(Dataset records)
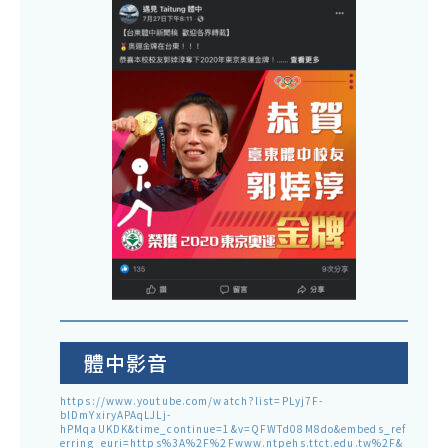
體中影音
https://www.youtube.com/watch?list=PLyj7F-
blDmYxiryAPAqLJLj-
hPMqaUKDK&time_continue=1&v=QFWTd08M8do&embeds_ref
erring_euri=https%3A%2F%2Fwww.ntpehs.ttct.edu.tw%2F&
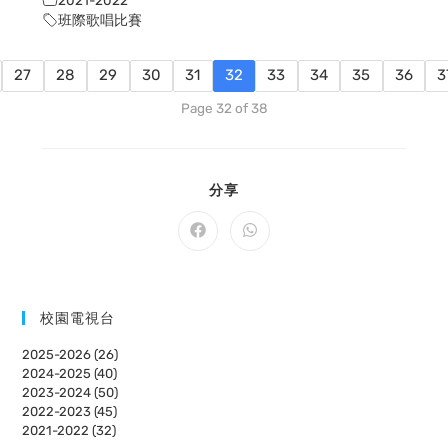
班際歌唱比賽
27
28
29
30
31
32
33
34
35
36
3
Page 32 of 38
SHARE
分享
THIS
CONTENT
Opens
Opens
in
in
a
a
new
new
window
window
校園電視台
2025-2026 (26)
2024-2025 (40)
2023-2024 (50)
2022-2023 (45)
2021-2022 (32)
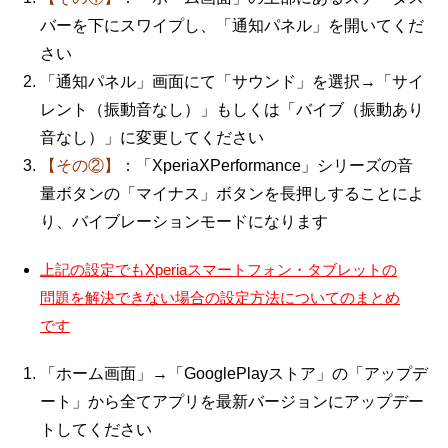
バーを下にスワイプし、「通知パネル」を開いてくだ
さい
「通知パネル」画面にて「サウンド」を選択→「サイ
レント（振動音なし）」もしくは「バイブ（振動あり
音なし）」に変更してください
【その②】
：「XperiaXPerformance」シリーズの音
量ボタンの「マイナス」ボタンを長押しすることによ
り、バイブレーションモードになります
上記の設定でもXperiaスマートフォン・タブレットの
問題を解決できない場合の設定方法についてのまとめ
です
「ホーム画面」→「GooglePlayストア」の「アップデ
ート」から全てアプリを最新バージョンにアップデー
トしてください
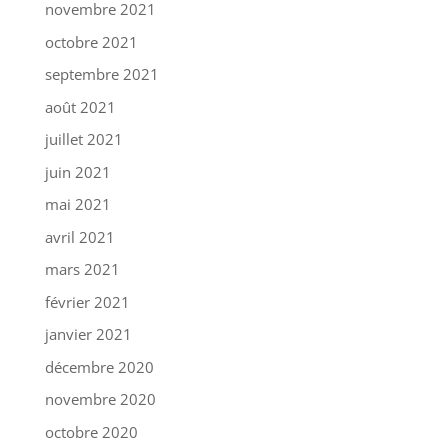
novembre 2021
octobre 2021
septembre 2021
août 2021
juillet 2021
juin 2021
mai 2021
avril 2021
mars 2021
février 2021
janvier 2021
décembre 2020
novembre 2020
octobre 2020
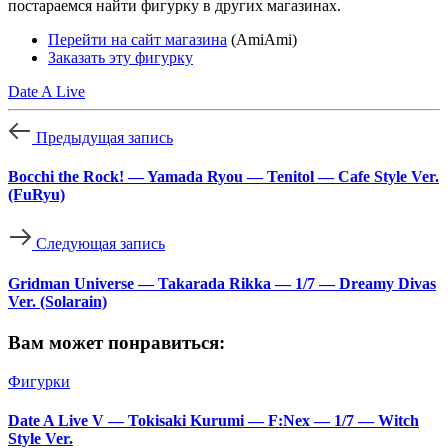
постараемся найти фигурку в других магазинах.
Перейти на сайт магазина
(AmiAmi)
Заказать эту фигурку
Date A Live
Предыдущая запись
Bocchi the Rock! — Yamada Ryou — Tenitol — Cafe Style Ver.
(FuRyu)
Следующая запись
Gridman Universe — Takarada Rikka — 1/7 — Dreamy Divas
Ver. (Solarain)
Вам может понравиться:
Фигурки
Date A Live V — Tokisaki Kurumi — F:Nex — 1/7 — Witch
Style Ver.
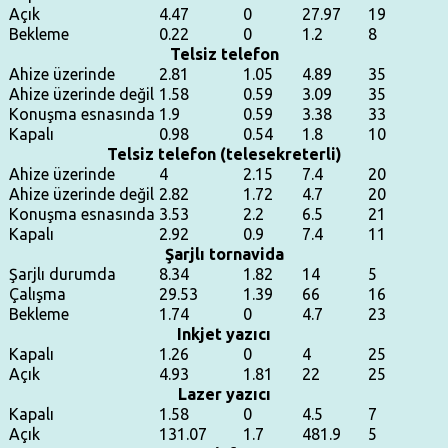
Açık
4.47
0
27.97
19
Bekleme
0.22
0
1.2
8
Telsiz telefon
Ahize üzerinde
2.81
1.05
4.89
35
Ahize üzerinde değil
1.58
0.59
3.09
35
Konuşma esnasında
1.9
0.59
3.38
33
Kapalı
0.98
0.54
1.8
10
Telsiz telefon (telesekreterli)
Ahize üzerinde
4
2.15
7.4
20
Ahize üzerinde değil
2.82
1.72
4.7
20
Konuşma esnasında
3.53
2.2
6.5
21
Kapalı
2.92
0.9
7.4
11
Şarjlı tornavida
Şarjlı durumda
8.34
1.82
14
5
Çalışma
29.53
1.39
66
16
Bekleme
1.74
0
4.7
23
Inkjet yazıcı
Kapalı
1.26
0
4
25
Açık
4.93
1.81
22
25
Lazer yazıcı
Kapalı
1.58
0
4.5
7
Açık
131.07
1.7
481.9
5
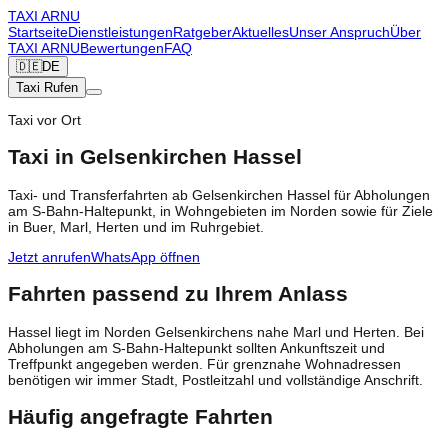
TAXI
ARNU
Startseite
Dienstleistungen
Ratgeber
Aktuelles
Unser Anspruch
Über
TAXI ARNU
Bewertungen
FAQ
🇩🇪
DE
Taxi Rufen
Taxi vor Ort
Taxi in Gelsenkirchen Hassel
Taxi- und Transferfahrten ab Gelsenkirchen Hassel für Abholungen
am S-Bahn-Haltepunkt, in Wohngebieten im Norden sowie für Ziele
in Buer, Marl, Herten und im Ruhrgebiet.
Jetzt anrufen
WhatsApp öffnen
Fahrten passend zu Ihrem Anlass
Hassel liegt im Norden Gelsenkirchens nahe Marl und Herten. Bei
Abholungen am S-Bahn-Haltepunkt sollten Ankunftszeit und
Treffpunkt angegeben werden. Für grenznahe Wohnadressen
benötigen wir immer Stadt, Postleitzahl und vollständige Anschrift.
Häufig angefragte Fahrten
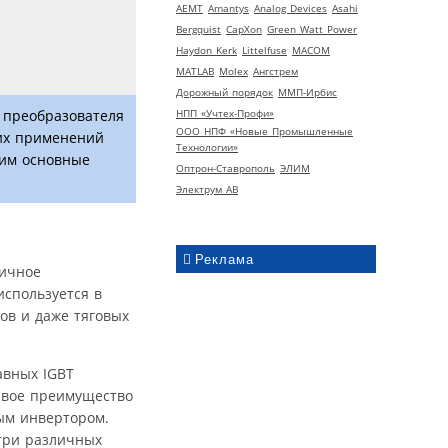
AEMT
Amantys
Analog Devices
Asahi
Bergquist
CapXon
Green Watt Power
Haydon Kerk
Littelfuse
MACOM
MATLAB
Molex
Ангстрем
Дорожный порядок
ММП-Ирбис
НПП «Учтех-Профи»
 преобразователя
ООО НПФ «Новые Промышленные
ких применений
Технологии»
рим основные
Оптрон-Ставрополь
ЭЛИМ
Электрум АВ
Реклама
пичное
спользуется в
ов и даже тяговых
авных IGBT
ервое преимущество
ым инвертором.
 три различных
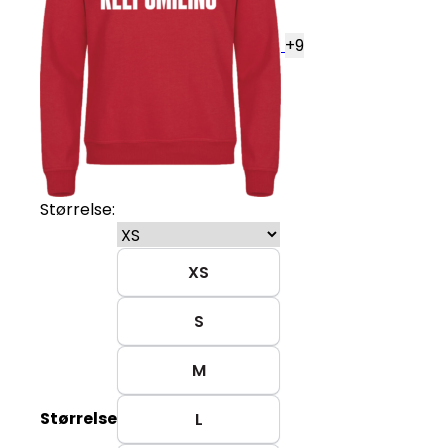
+
9
Størrelse:
XS
S
M
Størrelse
L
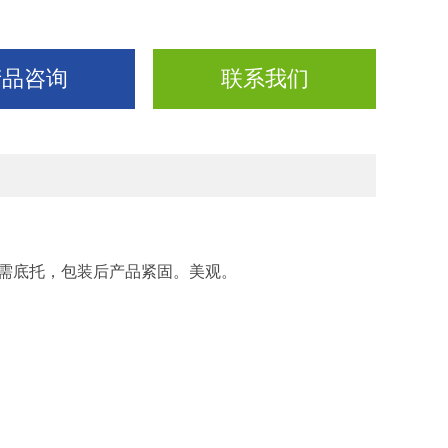
产品咨询
联系我们
需底托，包装后产品紧固。美观。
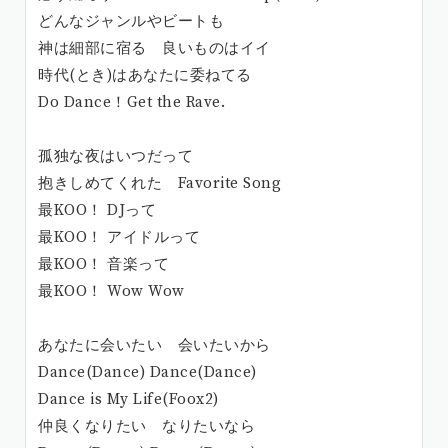
どんなジャンルやビートも
神は細部に宿る 良いものはイイ
時代(とき)はあなたに委ねてる
Do Dance！Get the Rave.
孤独な夜はいつだって
抱きしめてくれた Favorite Song
最KOO！ DJって
最KOO！ アイドルって
最KOO！ 音楽って
最KOO！ Wow Wow
あなたに会いたい 会いたいから
Dance(Dance) Dance(Dance)
Dance is My Life(Foox2)
仲良くなりたい なりたいなら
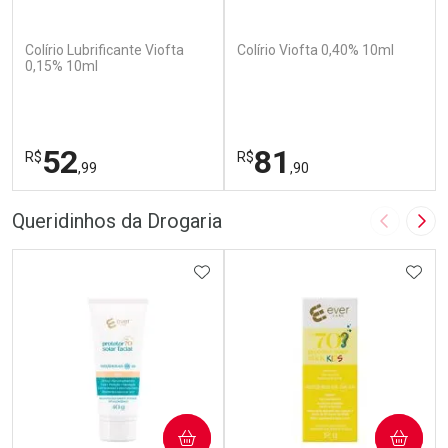
(110)
(142)
Colírio Lubrificante Viofta
Colírio Viofta 0,40% 10ml
0,15% 10ml
52
81
R$
R$
,99
,90
FECHAR
F
FECHAR
F
Queridinhos da Drogaria
Imagem A
Pró
Laboratório
Laboratório
Por Menos
ADICIONAR AOS FAVORITOS
Por Menos
ADIC
COMPRAR
COMPRAR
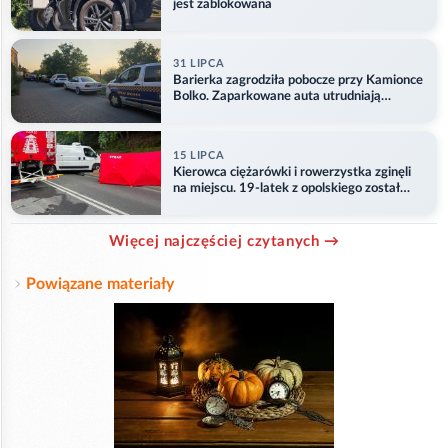
jest zablokowana
31 LIPCA
Barierka zagrodziła pobocze przy Kamionce
Bolko. Zaparkowane auta utrudniają
przejazd
15 LIPCA
Kierowca ciężarówki i rowerzystka zginęli
na miejscu. 19-latek z opolskiego został
ranny
Więcej najczęściej czytanych →
Powiązane materiały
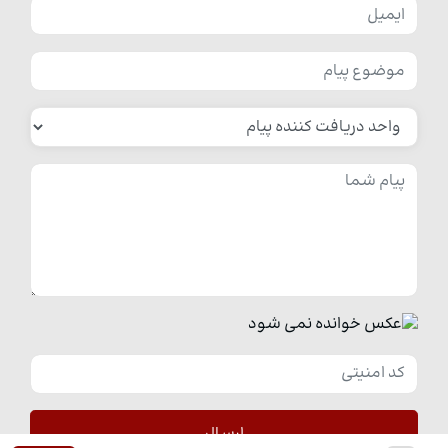
ارسال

Task statement:
Look over the records above and filter for each line with the word "запись".

Finished task:
Предыдущая запись
Следующая запись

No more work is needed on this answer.